Alternatives to conventional HVAC systems.

In some large vessel its has been deduced that a large portion of the auxiliary load is consumed by HVAC systems. These systems can also take up a considerable amount of space and in some cases have been the result of bad health due to microbial growth within ducting.

However, we are now seeing new developments within architecture which permits the use of natural lighting, ventilating & heating, these technologies come under the term of passive design. Passive design has been stimulated by its growing success within Europe, with some buildings operating “without the use of active forms of air conditioning despite high internal heat gain sources” (Thomas, R. & Fordham, M., 2006).

I have been working on several different platforms to understand the potential of passive design within the marine industry.

One uses a roof design which enhances the Bernoulli effect and thus creates low pressure regions pulling air from the interior without the use of mechanical systems. The other uses a development of a solar thermal chimney where the mast section is used to enhance the stack effect and induce natural ventilation.

Clearly these systems require advanced engineering and experimentation but the principles have been exercised successfully in architecture which begs the question: Could passive design be used in the large domestic yachting industry?

I look forward to hearing your thoughts!

Regards

Chris

p.s Attached a few basic schematics demonstrating the potential use of passive design for ventilation and for lighting.

 

I do not know if this new system takes into account that the air conditioner, as well as controlling the temperature, and above all, should control the humidity. And this, with a "passive" system, I do not see how you can get.
Air conditioning systems on ships, usually have a energy recovery system that I do not know if a "passive" system can have.
Regards

 

Chris,

Passive cooling and ventilation has a long history on boats. The roof design you proposed is quite similar to standard dorado vents. The problem with these, and your design, is that during bad weather they must be fully sealed. Not just from rain, but from intermittent submersion. It is certainly doable, but that's your challenge. Anything that can't be made to be 100% water tite won't work.

The second issue is you need some way to vent fresh air into the boat. Unlike buildings, the lower sections of a hull are by definition waterproof. Thus air tight in a way a building can't dream of. I don't know enough about your system to comment on this, but it would need to be taken into account.


As for using the mast. It might be possible, but most masts have a significant amount of stuff running in them. Think wires, line, cables, ect. How would this effect the heat stack principle.

****************************************

● **Your task**: Using the thread above on passive design for yachts, mark each statement yes or no, and quote the exact words that settle it. (a) HVAC systems have in some cases caused bad health through microbial growth in the ducting. (b) One reply compares the proposed roof design to standard dorado vents. (c) The lower parts of a hull let air through more easily than a building does.

● **Given data**:
****************************************

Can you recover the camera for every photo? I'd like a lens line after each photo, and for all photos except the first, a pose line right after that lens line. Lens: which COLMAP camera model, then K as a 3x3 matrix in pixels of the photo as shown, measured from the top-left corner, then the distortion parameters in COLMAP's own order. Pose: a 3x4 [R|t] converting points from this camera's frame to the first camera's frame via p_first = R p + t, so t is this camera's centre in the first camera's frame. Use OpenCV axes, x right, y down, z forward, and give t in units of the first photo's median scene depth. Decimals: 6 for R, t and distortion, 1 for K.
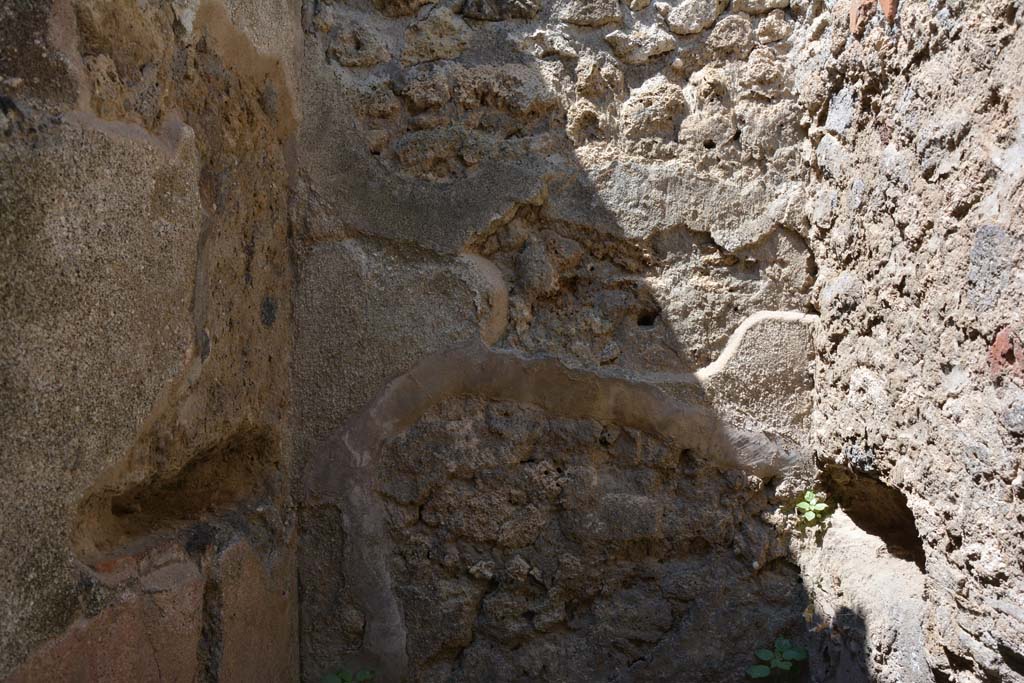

****************************************

● **Answer space**:
(a) Yes: "in some cases have been the result of bad health due to microbial growth within ducting."
(b) Yes: "The roof design you proposed is quite similar to standard dorado vents."
(c) No: "the lower sections of a hull are by definition waterproof. Thus air tight in a way a building can't dream of."